The red framed are from the NAT rules.
With your recent rule set they will never be applied, since the are other matching rule above of them.
You can also disable the filter rule association for these rules.
Many thanks.
Where would I find the "Filter Rule Association" setting ?
-
@panzerscope
In the NAT rule.
If you have this selected pfSense adds a filter rule.
If you select "pass" it lets the traffic pass without a filter rule. -
@viragomann said in OpenVPN Not Connecting - Unable To Contact Daemon:
@panzerscope
In the NAT rule.
If you have this selected pfSense adds a filter rule.
If you select "pass" it lets the traffic pass without a filter rule.Thanks.
I may be oversimplifying my next question, but isn't it easer to just set the Filter to "Pass" ?
-
@panzerscope
This depends on your needs. If you let pfSense create a rule you can verify it in your rule set.
If you let it create an "unassociated" rule you can also edit it. For instance, turn it into a policy-routing. -
@viragomann said in OpenVPN Not Connecting - Unable To Contact Daemon:
@panzerscope
This depends on your needs. If you let pfSense create a rule you can verify it in your rule set.
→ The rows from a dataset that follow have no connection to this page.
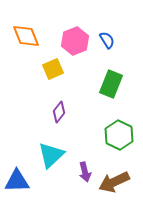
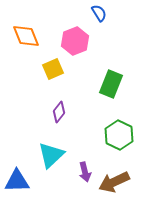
blue semicircle: moved 8 px left, 27 px up
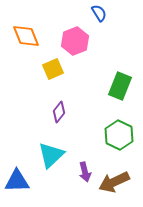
green rectangle: moved 9 px right, 2 px down
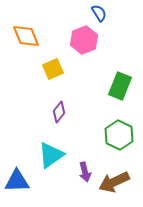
pink hexagon: moved 9 px right, 1 px up
cyan triangle: rotated 8 degrees clockwise
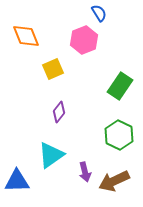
green rectangle: rotated 12 degrees clockwise
brown arrow: moved 1 px up
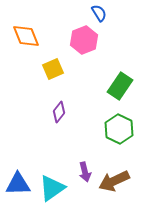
green hexagon: moved 6 px up
cyan triangle: moved 1 px right, 33 px down
blue triangle: moved 1 px right, 3 px down
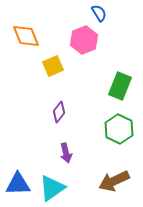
yellow square: moved 3 px up
green rectangle: rotated 12 degrees counterclockwise
purple arrow: moved 19 px left, 19 px up
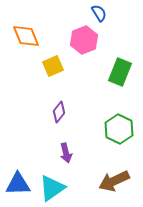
green rectangle: moved 14 px up
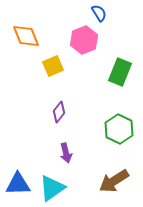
brown arrow: rotated 8 degrees counterclockwise
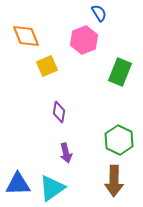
yellow square: moved 6 px left
purple diamond: rotated 30 degrees counterclockwise
green hexagon: moved 11 px down
brown arrow: rotated 56 degrees counterclockwise
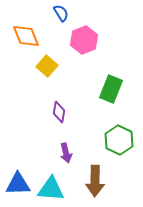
blue semicircle: moved 38 px left
yellow square: rotated 25 degrees counterclockwise
green rectangle: moved 9 px left, 17 px down
brown arrow: moved 19 px left
cyan triangle: moved 1 px left, 1 px down; rotated 40 degrees clockwise
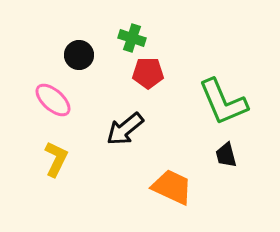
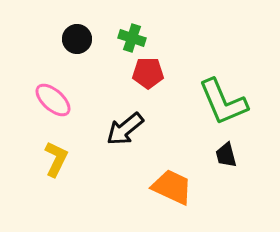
black circle: moved 2 px left, 16 px up
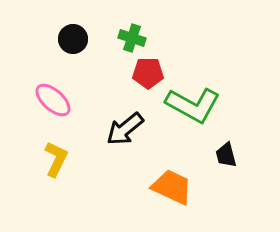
black circle: moved 4 px left
green L-shape: moved 30 px left, 3 px down; rotated 38 degrees counterclockwise
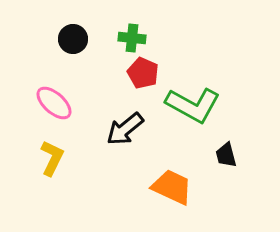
green cross: rotated 12 degrees counterclockwise
red pentagon: moved 5 px left; rotated 24 degrees clockwise
pink ellipse: moved 1 px right, 3 px down
yellow L-shape: moved 4 px left, 1 px up
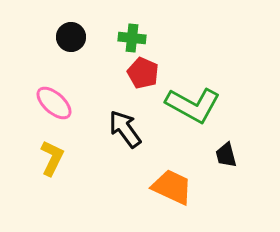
black circle: moved 2 px left, 2 px up
black arrow: rotated 93 degrees clockwise
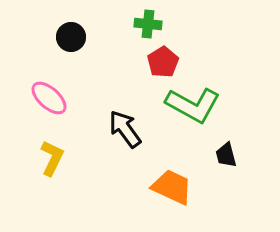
green cross: moved 16 px right, 14 px up
red pentagon: moved 20 px right, 11 px up; rotated 16 degrees clockwise
pink ellipse: moved 5 px left, 5 px up
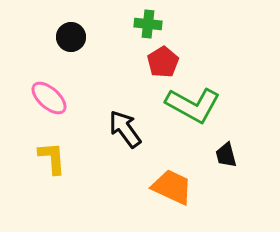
yellow L-shape: rotated 30 degrees counterclockwise
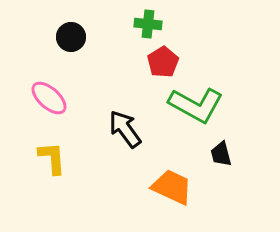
green L-shape: moved 3 px right
black trapezoid: moved 5 px left, 1 px up
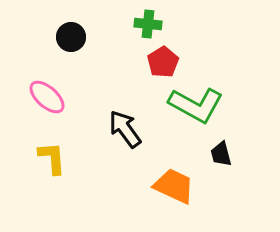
pink ellipse: moved 2 px left, 1 px up
orange trapezoid: moved 2 px right, 1 px up
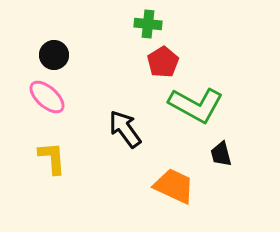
black circle: moved 17 px left, 18 px down
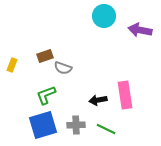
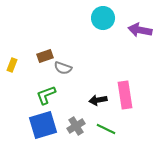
cyan circle: moved 1 px left, 2 px down
gray cross: moved 1 px down; rotated 30 degrees counterclockwise
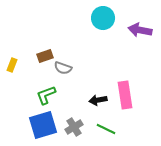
gray cross: moved 2 px left, 1 px down
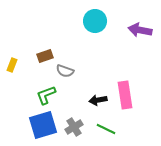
cyan circle: moved 8 px left, 3 px down
gray semicircle: moved 2 px right, 3 px down
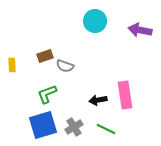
yellow rectangle: rotated 24 degrees counterclockwise
gray semicircle: moved 5 px up
green L-shape: moved 1 px right, 1 px up
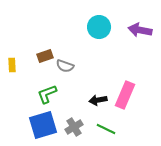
cyan circle: moved 4 px right, 6 px down
pink rectangle: rotated 32 degrees clockwise
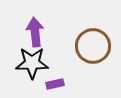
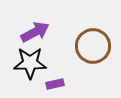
purple arrow: rotated 68 degrees clockwise
black star: moved 2 px left
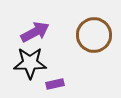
brown circle: moved 1 px right, 11 px up
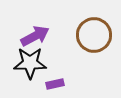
purple arrow: moved 4 px down
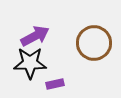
brown circle: moved 8 px down
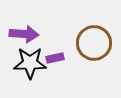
purple arrow: moved 11 px left, 2 px up; rotated 32 degrees clockwise
purple rectangle: moved 26 px up
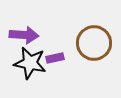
purple arrow: moved 1 px down
black star: rotated 12 degrees clockwise
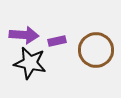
brown circle: moved 2 px right, 7 px down
purple rectangle: moved 2 px right, 17 px up
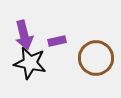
purple arrow: rotated 72 degrees clockwise
brown circle: moved 8 px down
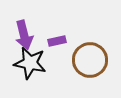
brown circle: moved 6 px left, 2 px down
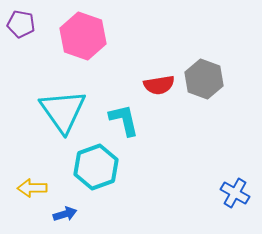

If you let it create an "unassociated" rule you can also edit it. For instance, turn it into a policy-routing.Ok thanks, will leave it as it is.
I note that since changing these rules with respect to DNS that my pfBlockerNG is seemingly no longer blocking ads. I have loaded up a few websites now and ads are now displaying. Worth noting that I have killed the VPN connection to make sure it was nothing to do with that.
As we have used the RF1918 in recent DNS rules I am wondering if it is causing issues, I ask as when I go to pfBlockerNG configuration, that the IP and DNSBL use these private addresses for it to operate (as per below screenshots) and wondered if I have inadvertently done something.
Any thoughts ?
-
@panzerscope
This might be due to DNSBL. Is the service even running? If not, try to restart it.